## What you have to do
Every entry below must appear again, exactly as written.

## Input for this task
————

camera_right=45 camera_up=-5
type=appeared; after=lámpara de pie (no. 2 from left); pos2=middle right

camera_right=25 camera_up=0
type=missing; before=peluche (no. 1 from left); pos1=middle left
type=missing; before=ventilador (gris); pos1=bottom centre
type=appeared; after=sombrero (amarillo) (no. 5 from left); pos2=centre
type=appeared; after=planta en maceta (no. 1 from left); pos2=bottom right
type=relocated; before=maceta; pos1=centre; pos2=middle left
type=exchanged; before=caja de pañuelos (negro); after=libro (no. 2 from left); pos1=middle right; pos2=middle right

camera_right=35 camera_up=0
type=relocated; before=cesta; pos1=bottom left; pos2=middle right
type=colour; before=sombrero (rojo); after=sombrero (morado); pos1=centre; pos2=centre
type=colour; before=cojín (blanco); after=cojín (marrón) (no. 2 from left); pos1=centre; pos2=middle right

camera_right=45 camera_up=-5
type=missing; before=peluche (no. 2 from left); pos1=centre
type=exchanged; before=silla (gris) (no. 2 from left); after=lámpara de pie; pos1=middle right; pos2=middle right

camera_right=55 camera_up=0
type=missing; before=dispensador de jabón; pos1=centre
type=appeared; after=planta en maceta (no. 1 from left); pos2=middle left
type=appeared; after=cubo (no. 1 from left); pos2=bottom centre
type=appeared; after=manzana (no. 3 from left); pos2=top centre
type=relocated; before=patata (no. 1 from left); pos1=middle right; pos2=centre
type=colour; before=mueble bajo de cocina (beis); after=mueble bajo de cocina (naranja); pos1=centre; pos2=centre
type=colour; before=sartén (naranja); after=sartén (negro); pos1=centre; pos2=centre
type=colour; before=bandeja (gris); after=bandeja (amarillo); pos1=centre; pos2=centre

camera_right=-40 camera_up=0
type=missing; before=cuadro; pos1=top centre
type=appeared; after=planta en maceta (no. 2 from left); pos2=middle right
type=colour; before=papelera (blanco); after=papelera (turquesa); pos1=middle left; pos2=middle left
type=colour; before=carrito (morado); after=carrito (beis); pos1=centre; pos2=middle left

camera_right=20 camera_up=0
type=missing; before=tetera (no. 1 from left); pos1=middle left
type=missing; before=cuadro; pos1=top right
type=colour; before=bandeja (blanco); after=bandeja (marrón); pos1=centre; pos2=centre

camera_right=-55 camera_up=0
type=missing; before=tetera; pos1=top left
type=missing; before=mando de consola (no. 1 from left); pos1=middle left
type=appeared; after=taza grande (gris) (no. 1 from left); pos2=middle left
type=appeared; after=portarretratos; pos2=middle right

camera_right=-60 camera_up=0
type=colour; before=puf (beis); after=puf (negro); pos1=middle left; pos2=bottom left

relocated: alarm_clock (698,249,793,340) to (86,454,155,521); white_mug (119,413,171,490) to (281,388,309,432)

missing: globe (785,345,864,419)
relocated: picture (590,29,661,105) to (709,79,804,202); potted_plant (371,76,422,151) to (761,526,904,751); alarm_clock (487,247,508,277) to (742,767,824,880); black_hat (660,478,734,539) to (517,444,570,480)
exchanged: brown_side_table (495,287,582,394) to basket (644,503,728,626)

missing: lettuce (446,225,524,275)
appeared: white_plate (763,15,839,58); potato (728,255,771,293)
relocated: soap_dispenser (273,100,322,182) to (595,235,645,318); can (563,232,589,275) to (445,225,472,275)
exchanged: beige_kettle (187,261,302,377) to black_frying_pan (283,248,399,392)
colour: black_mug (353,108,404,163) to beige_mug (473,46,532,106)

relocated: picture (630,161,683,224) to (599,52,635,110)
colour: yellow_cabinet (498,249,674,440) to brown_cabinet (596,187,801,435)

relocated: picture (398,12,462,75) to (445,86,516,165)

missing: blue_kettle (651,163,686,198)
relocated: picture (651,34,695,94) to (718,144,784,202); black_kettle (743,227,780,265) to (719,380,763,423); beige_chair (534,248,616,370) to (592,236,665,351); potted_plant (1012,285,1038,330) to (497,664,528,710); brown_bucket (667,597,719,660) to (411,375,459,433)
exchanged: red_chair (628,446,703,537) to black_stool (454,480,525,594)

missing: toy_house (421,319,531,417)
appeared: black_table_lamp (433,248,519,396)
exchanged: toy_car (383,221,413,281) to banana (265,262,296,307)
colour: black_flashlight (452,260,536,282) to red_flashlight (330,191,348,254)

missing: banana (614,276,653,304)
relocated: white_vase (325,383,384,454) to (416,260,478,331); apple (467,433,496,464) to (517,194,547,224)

————

## Task output
camera_right=45 camera_up=-5
type=appeared; after=lámpara de pie (no. 2 from left); pos2=middle right

camera_right=25 camera_up=0
type=missing; before=peluche (no. 1 from left); pos1=middle left
type=missing; before=ventilador (gris); pos1=bottom centre
type=appeared; after=sombrero (amarillo) (no. 5 from left); pos2=centre
type=appeared; after=planta en maceta (no. 1 from left); pos2=bottom right
type=relocated; before=maceta; pos1=centre; pos2=middle left
type=exchanged; before=caja de pañuelos (negro); after=libro (no. 2 from left); pos1=middle right; pos2=middle right

camera_right=35 camera_up=0
type=relocated; before=cesta; pos1=bottom left; pos2=middle right
type=colour; before=sombrero (rojo); after=sombrero (morado); pos1=centre; pos2=centre
type=colour; before=cojín (blanco); after=cojín (marrón) (no. 2 from left); pos1=centre; pos2=middle right

camera_right=45 camera_up=-5
type=missing; before=peluche (no. 2 from left); pos1=centre
type=exchanged; before=silla (gris) (no. 2 from left); after=lámpara de pie; pos1=middle right; pos2=middle right

camera_right=55 camera_up=0
type=missing; before=dispensador de jabón; pos1=centre
type=appeared; after=planta en maceta (no. 1 from left); pos2=middle left
type=appeared; after=cubo (no. 1 from left); pos2=bottom centre
type=appeared; after=manzana (no. 3 from left); pos2=top centre
type=relocated; before=patata (no. 1 from left); pos1=middle right; pos2=centre
type=colour; before=mueble bajo de cocina (beis); after=mueble bajo de cocina (naranja); pos1=centre; pos2=centre
type=colour; before=sartén (naranja); after=sartén (negro); pos1=centre; pos2=centre
type=colour; before=bandeja (gris); after=bandeja (amarillo); pos1=centre; pos2=centre

camera_right=-40 camera_up=0
type=missing; before=cuadro; pos1=top centre
type=appeared; after=planta en maceta (no. 2 from left); pos2=middle right
type=colour; before=papelera (blanco); after=papelera (turquesa); pos1=middle left; pos2=middle left
type=colour; before=carrito (morado); after=carrito (beis); pos1=centre; pos2=middle left

camera_right=20 camera_up=0
type=missing; before=tetera (no. 1 from left); pos1=middle left
type=missing; before=cuadro; pos1=top right
type=colour; before=bandeja (blanco); after=bandeja (marrón); pos1=centre; pos2=centre

camera_right=-55 camera_up=0
type=missing; before=tetera; pos1=top left
type=missing; before=mando de consola (no. 1 from left); pos1=middle left
type=appeared; after=taza grande (gris) (no. 1 from left); pos2=middle left
type=appeared; after=portarretratos; pos2=middle right

camera_right=-60 camera_up=0
type=colour; before=puf (beis); after=puf (negro); pos1=middle left; pos2=bottom left

relocated: alarm_clock (698,249,793,340) to (86,454,155,521); white_mug (119,413,171,490) to (281,388,309,432)

missing: globe (785,345,864,419)
relocated: picture (590,29,661,105) to (709,79,804,202); potted_plant (371,76,422,151) to (761,526,904,751); alarm_clock (487,247,508,277) to (742,767,824,880); black_hat (660,478,734,539) to (517,444,570,480)
exchanged: brown_side_table (495,287,582,394) to basket (644,503,728,626)

missing: lettuce (446,225,524,275)
appeared: white_plate (763,15,839,58); potato (728,255,771,293)
relocated: soap_dispenser (273,100,322,182) to (595,235,645,318); can (563,232,589,275) to (445,225,472,275)
exchanged: beige_kettle (187,261,302,377) to black_frying_pan (283,248,399,392)
colour: black_mug (353,108,404,163) to beige_mug (473,46,532,106)

relocated: picture (630,161,683,224) to (599,52,635,110)
colour: yellow_cabinet (498,249,674,440) to brown_cabinet (596,187,801,435)

relocated: picture (398,12,462,75) to (445,86,516,165)

missing: blue_kettle (651,163,686,198)
relocated: picture (651,34,695,94) to (718,144,784,202); black_kettle (743,227,780,265) to (719,380,763,423); beige_chair (534,248,616,370) to (592,236,665,351); potted_plant (1012,285,1038,330) to (497,664,528,710); brown_bucket (667,597,719,660) to (411,375,459,433)
exchanged: red_chair (628,446,703,537) to black_stool (454,480,525,594)

missing: toy_house (421,319,531,417)
appeared: black_table_lamp (433,248,519,396)
exchanged: toy_car (383,221,413,281) to banana (265,262,296,307)
colour: black_flashlight (452,260,536,282) to red_flashlight (330,191,348,254)

missing: banana (614,276,653,304)
relocated: white_vase (325,383,384,454) to (416,260,478,331); apple (467,433,496,464) to (517,194,547,224)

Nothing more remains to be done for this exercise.